Source records:
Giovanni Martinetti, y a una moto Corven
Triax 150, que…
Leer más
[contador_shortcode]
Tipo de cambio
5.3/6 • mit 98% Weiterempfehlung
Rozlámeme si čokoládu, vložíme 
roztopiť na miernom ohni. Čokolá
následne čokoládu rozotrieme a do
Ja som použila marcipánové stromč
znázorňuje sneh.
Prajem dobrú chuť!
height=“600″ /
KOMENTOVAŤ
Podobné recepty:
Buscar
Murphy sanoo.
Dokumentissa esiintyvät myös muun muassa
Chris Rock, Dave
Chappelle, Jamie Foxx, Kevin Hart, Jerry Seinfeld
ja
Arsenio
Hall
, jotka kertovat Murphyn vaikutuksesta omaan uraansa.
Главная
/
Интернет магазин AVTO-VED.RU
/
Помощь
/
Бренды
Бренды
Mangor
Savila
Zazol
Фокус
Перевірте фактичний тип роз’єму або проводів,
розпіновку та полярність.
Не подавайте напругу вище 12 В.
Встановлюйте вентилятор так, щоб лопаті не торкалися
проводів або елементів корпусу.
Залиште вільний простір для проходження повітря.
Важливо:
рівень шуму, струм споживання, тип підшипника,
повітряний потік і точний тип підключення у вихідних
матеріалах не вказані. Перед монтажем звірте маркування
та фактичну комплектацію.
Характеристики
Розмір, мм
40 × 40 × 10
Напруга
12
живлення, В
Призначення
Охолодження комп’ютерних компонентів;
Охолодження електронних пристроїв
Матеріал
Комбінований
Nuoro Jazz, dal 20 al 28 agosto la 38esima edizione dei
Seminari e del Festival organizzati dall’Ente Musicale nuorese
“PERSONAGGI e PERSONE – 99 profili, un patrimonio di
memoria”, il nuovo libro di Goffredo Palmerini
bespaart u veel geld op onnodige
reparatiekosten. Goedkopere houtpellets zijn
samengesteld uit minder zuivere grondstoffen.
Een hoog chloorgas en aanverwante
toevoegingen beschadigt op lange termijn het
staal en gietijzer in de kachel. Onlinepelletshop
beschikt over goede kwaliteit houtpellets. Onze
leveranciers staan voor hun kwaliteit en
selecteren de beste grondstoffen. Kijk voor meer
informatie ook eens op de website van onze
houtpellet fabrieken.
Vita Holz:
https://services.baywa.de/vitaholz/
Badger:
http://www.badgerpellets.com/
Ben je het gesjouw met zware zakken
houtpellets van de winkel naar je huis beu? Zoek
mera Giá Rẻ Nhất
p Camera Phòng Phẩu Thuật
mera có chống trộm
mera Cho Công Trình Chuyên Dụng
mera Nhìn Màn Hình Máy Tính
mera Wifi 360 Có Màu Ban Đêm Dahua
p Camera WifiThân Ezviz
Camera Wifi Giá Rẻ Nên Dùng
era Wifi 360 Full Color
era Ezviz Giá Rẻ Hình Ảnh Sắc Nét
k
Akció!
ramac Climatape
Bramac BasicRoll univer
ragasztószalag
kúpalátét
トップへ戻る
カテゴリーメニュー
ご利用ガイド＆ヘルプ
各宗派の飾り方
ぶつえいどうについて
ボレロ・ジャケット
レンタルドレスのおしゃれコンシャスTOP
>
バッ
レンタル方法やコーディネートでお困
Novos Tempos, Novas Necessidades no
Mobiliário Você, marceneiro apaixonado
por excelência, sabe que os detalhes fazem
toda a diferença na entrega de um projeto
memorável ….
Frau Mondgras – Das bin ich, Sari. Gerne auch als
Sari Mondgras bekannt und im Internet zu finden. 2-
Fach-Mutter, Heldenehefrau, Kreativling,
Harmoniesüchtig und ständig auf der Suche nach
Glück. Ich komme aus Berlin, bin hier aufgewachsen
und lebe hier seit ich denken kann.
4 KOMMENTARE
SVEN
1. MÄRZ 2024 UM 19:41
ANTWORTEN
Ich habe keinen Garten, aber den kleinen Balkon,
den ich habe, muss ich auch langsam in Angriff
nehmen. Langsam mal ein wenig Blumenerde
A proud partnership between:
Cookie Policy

→ **TO-DO ITEM**: What you return must be the lines above that run from the line with "Охолодження електронних пристроїв" to the line with "mera Nhìn Màn Hình Máy Tính", inclusive, each copied exactly.

→ **SOLVED EXERCISE**:
Охолодження електронних пристроїв
Матеріал
Комбінований
Nuoro Jazz, dal 20 al 28 agosto la 38esima edizione dei
Seminari e del Festival organizzati dall’Ente Musicale nuorese
“PERSONAGGI e PERSONE – 99 profili, un patrimonio di
memoria”, il nuovo libro di Goffredo Palmerini
bespaart u veel geld op onnodige
reparatiekosten. Goedkopere houtpellets zijn
samengesteld uit minder zuivere grondstoffen.
Een hoog chloorgas en aanverwante
toevoegingen beschadigt op lange termijn het
staal en gietijzer in de kachel. Onlinepelletshop
beschikt over goede kwaliteit houtpellets. Onze
leveranciers staan voor hun kwaliteit en
selecteren de beste grondstoffen. Kijk voor meer
informatie ook eens op de website van onze
houtpellet fabrieken.
Vita Holz:
https://services.baywa.de/vitaholz/
Badger:
http://www.badgerpellets.com/
Ben je het gesjouw met zware zakken
houtpellets van de winkel naar je huis beu? Zoek
mera Giá Rẻ Nhất
p Camera Phòng Phẩu Thuật
mera có chống trộm
mera Cho Công Trình Chuyên Dụng
mera Nhìn Màn Hình Máy Tính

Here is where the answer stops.